*What the task requires*.
Up to and including the line with "Lorsque vous jouez", please reproduce the lines below exactly, beginning with the first.

Transcribed page contents:
____________

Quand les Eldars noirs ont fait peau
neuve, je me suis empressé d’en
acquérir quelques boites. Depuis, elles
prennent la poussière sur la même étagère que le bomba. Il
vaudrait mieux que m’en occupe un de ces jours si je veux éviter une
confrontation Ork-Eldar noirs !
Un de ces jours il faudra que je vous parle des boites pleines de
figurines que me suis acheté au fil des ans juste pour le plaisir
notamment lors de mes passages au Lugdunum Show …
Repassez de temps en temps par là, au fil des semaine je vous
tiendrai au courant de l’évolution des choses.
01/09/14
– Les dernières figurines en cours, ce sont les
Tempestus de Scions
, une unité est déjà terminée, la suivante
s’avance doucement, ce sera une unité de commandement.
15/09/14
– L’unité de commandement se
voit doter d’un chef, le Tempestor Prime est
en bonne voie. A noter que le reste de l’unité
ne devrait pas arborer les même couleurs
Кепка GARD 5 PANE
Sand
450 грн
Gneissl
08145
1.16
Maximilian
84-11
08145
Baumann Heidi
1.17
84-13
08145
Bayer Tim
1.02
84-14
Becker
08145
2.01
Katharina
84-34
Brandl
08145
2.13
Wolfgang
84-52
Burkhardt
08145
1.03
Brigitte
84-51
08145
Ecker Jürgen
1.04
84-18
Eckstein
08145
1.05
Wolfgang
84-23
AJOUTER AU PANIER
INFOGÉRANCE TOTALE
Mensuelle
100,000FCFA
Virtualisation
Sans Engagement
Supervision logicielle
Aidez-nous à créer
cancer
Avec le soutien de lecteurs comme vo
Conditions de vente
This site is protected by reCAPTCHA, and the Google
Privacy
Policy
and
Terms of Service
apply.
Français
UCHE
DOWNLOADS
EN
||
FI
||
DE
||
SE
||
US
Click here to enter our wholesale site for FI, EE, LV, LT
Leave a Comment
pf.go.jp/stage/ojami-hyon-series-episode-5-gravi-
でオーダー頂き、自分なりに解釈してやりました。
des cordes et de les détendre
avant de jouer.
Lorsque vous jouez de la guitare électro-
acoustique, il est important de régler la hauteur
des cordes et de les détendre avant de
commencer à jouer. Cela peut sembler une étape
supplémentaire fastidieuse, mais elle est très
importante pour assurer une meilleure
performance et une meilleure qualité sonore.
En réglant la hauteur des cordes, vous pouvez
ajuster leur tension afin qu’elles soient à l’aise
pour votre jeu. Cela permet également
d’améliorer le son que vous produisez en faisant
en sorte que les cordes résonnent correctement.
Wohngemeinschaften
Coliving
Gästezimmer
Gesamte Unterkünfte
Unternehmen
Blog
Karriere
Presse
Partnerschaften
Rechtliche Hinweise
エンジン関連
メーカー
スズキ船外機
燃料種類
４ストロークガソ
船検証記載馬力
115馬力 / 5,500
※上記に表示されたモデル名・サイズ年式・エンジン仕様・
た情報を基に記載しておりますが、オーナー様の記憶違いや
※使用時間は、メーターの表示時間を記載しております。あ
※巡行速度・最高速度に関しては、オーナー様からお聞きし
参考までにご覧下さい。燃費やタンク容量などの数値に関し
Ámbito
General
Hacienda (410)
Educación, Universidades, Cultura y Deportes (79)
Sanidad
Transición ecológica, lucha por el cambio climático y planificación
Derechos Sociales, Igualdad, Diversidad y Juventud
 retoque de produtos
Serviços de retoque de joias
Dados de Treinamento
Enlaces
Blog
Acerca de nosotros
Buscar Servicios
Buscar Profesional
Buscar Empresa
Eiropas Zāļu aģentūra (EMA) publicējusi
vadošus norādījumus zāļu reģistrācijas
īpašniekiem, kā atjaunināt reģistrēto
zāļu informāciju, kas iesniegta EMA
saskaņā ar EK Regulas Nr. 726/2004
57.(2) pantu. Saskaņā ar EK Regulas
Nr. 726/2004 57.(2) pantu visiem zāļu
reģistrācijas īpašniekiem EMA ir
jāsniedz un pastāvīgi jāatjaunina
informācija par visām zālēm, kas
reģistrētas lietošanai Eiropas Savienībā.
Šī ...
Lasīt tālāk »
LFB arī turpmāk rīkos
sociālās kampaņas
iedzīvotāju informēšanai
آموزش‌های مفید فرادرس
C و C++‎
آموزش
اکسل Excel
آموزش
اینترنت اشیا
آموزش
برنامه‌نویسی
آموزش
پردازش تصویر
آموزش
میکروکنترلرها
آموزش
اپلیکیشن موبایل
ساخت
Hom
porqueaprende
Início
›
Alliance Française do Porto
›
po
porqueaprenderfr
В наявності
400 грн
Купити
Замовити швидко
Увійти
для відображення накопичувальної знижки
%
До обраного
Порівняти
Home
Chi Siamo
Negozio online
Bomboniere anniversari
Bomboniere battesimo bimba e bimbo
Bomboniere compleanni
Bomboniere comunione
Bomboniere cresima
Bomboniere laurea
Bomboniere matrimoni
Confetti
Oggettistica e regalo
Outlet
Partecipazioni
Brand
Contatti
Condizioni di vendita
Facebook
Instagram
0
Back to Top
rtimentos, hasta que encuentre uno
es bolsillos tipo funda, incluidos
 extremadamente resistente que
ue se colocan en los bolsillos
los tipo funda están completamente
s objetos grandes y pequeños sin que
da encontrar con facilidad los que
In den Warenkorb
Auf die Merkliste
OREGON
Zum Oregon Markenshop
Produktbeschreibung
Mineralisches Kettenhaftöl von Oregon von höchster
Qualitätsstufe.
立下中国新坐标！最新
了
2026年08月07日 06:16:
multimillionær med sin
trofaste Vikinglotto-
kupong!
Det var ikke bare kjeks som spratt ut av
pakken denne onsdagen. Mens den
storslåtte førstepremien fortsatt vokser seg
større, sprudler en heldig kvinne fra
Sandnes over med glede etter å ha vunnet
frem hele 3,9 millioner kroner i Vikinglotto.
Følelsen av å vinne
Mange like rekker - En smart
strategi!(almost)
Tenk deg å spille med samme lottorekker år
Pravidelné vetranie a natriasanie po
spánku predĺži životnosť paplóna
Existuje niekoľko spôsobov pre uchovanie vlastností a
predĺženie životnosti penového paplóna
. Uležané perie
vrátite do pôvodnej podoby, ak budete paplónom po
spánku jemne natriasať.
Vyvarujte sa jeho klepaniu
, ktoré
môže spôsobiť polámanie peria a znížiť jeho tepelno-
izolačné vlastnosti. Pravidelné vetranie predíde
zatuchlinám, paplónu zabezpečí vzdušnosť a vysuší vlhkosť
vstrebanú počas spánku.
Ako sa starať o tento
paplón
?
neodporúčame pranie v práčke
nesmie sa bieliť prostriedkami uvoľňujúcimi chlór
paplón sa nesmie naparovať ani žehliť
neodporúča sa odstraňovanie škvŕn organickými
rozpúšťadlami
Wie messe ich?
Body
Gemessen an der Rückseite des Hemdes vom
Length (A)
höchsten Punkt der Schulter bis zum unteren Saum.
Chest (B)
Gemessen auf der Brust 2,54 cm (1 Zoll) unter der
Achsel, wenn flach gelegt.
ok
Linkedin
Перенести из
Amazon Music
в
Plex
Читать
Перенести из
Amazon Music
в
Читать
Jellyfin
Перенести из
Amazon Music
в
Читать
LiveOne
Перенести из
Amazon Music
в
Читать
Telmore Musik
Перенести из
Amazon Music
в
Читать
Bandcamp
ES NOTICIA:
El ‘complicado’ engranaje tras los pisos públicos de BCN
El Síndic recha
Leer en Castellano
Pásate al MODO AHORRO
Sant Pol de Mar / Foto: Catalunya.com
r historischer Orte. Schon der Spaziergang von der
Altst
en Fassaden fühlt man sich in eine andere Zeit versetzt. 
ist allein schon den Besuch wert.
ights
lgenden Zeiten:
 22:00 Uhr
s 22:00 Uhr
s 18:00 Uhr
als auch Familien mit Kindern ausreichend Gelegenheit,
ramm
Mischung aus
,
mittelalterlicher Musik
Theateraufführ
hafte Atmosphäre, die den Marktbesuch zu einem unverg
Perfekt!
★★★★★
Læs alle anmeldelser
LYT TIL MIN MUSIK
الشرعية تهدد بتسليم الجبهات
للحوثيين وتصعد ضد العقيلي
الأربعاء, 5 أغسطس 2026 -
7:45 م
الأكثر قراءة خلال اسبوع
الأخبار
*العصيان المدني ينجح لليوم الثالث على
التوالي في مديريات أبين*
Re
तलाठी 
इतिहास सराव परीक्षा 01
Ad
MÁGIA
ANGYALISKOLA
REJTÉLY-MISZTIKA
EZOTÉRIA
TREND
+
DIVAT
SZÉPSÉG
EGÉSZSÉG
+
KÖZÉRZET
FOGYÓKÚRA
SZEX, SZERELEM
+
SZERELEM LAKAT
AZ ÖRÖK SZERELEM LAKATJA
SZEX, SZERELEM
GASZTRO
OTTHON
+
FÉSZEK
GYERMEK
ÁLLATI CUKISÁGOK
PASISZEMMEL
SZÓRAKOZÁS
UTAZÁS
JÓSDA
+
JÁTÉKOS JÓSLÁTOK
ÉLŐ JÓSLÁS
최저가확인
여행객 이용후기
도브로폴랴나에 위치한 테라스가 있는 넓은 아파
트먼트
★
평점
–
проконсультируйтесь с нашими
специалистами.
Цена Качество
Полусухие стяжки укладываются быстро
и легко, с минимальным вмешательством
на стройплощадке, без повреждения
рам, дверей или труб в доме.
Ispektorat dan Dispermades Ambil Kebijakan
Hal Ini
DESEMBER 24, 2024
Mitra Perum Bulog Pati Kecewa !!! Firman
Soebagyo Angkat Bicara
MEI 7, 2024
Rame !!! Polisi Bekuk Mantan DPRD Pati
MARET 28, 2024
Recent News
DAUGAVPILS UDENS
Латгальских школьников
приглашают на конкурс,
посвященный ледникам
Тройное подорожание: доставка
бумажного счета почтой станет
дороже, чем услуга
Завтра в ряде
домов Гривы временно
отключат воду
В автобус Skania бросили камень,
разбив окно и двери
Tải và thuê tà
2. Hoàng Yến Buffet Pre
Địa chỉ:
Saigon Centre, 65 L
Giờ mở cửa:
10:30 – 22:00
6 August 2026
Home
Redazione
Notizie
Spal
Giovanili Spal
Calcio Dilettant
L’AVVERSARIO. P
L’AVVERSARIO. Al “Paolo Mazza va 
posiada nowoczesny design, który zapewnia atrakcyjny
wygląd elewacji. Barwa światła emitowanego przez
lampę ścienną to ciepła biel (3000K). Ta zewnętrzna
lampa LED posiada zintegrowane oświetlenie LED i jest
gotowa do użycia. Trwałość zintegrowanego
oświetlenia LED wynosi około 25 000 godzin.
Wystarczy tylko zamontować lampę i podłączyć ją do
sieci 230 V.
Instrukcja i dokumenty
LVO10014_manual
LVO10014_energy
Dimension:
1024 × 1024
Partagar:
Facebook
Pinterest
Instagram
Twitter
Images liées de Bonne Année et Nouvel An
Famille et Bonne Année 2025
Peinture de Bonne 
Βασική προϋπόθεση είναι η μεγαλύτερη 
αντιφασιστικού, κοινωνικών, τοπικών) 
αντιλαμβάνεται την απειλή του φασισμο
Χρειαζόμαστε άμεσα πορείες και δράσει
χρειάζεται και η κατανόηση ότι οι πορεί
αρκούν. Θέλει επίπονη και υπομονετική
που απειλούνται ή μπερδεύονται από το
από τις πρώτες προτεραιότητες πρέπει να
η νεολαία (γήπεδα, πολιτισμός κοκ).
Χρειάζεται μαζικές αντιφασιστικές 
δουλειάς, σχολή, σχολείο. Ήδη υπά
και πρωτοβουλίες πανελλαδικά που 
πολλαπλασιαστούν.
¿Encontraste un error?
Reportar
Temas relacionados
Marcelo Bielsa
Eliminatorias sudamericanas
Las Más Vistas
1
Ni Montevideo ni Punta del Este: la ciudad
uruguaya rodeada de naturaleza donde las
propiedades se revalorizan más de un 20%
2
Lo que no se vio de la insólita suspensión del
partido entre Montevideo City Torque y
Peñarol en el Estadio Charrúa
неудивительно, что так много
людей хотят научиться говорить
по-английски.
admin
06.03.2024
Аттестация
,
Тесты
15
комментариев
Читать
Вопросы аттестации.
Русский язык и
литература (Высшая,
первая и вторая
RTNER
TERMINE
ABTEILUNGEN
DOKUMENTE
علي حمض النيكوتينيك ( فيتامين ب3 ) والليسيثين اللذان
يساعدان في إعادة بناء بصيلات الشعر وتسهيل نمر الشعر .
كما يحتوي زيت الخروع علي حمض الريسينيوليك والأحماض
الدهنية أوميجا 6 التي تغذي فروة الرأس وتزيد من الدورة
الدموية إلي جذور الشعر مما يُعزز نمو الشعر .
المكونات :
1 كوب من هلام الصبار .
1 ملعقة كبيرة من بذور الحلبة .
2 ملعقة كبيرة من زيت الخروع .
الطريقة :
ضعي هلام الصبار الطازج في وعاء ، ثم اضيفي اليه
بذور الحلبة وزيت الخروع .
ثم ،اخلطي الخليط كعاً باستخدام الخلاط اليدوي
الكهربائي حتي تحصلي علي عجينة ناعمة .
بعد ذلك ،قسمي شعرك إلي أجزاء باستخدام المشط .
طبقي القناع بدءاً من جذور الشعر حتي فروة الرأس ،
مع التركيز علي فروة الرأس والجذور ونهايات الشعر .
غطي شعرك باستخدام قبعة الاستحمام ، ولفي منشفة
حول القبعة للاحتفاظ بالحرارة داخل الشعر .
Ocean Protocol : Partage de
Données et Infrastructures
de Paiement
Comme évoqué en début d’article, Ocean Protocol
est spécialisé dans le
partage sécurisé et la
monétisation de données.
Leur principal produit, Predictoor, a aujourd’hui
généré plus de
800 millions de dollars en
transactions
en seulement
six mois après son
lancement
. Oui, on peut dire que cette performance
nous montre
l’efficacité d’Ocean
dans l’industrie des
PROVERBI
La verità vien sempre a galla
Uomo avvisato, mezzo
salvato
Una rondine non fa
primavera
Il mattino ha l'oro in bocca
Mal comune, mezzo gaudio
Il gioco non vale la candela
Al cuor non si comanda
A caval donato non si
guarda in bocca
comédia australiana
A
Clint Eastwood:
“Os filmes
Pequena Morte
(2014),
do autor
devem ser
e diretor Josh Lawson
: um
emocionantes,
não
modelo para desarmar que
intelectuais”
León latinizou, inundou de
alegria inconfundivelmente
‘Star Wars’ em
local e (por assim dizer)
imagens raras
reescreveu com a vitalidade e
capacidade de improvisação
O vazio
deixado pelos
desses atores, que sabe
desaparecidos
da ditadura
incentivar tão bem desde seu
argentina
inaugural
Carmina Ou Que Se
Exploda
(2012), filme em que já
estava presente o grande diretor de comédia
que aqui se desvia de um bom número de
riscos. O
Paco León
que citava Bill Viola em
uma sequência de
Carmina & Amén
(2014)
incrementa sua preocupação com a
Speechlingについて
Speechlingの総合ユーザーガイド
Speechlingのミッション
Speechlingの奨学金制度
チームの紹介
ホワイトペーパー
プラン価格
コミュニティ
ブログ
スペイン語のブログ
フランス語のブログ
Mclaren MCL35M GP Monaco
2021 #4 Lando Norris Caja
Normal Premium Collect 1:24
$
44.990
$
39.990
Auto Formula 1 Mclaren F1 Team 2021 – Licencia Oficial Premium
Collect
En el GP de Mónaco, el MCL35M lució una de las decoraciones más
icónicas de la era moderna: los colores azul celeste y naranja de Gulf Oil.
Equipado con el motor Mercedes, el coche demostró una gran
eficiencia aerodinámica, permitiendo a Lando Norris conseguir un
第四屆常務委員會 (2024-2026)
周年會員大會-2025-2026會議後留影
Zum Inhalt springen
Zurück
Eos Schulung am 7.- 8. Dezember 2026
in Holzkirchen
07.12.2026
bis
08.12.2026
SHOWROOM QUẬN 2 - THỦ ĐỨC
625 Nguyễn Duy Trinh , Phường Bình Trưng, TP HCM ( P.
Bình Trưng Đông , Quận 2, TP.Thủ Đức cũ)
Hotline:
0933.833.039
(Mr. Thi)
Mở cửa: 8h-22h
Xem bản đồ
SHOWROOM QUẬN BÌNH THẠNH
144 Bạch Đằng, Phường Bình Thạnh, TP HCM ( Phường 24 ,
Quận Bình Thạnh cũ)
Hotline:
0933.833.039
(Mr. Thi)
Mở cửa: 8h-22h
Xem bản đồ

____________

*Written response*.
Quand les Eldars noirs ont fait peau
neuve, je me suis empressé d’en
acquérir quelques boites. Depuis, elles
prennent la poussière sur la même étagère que le bomba. Il
vaudrait mieux que m’en occupe un de ces jours si je veux éviter une
confrontation Ork-Eldar noirs !
Un de ces jours il faudra que je vous parle des boites pleines de
figurines que me suis acheté au fil des ans juste pour le plaisir
notamment lors de mes passages au Lugdunum Show …
Repassez de temps en temps par là, au fil des semaine je vous
tiendrai au courant de l’évolution des choses.
01/09/14
– Les dernières figurines en cours, ce sont les
Tempestus de Scions
, une unité est déjà terminée, la suivante
s’avance doucement, ce sera une unité de commandement.
15/09/14
– L’unité de commandement se
voit doter d’un chef, le Tempestor Prime est
en bonne voie. A noter que le reste de l’unité
ne devrait pas arborer les même couleurs
Кепка GARD 5 PANE
Sand
450 грн
Gneissl
08145
1.16
Maximilian
84-11
08145
Baumann Heidi
1.17
84-13
08145
Bayer Tim
1.02
84-14
Becker
08145
2.01
Katharina
84-34
Brandl
08145
2.13
Wolfgang
84-52
Burkhardt
08145
1.03
Brigitte
84-51
08145
Ecker Jürgen
1.04
84-18
Eckstein
08145
1.05
Wolfgang
84-23
AJOUTER AU PANIER
INFOGÉRANCE TOTALE
Mensuelle
100,000FCFA
Virtualisation
Sans Engagement
Supervision logicielle
Aidez-nous à créer
cancer
Avec le soutien de lecteurs comme vo
Conditions de vente
This site is protected by reCAPTCHA, and the Google
Privacy
Policy
and
Terms of Service
apply.
Français
UCHE
DOWNLOADS
EN
||
FI
||
DE
||
SE
||
US
Click here to enter our wholesale site for FI, EE, LV, LT
Leave a Comment
pf.go.jp/stage/ojami-hyon-series-episode-5-gravi-
でオーダー頂き、自分なりに解釈してやりました。
des cordes et de les détendre
avant de jouer.
Lorsque vous jouez de la guitare électro-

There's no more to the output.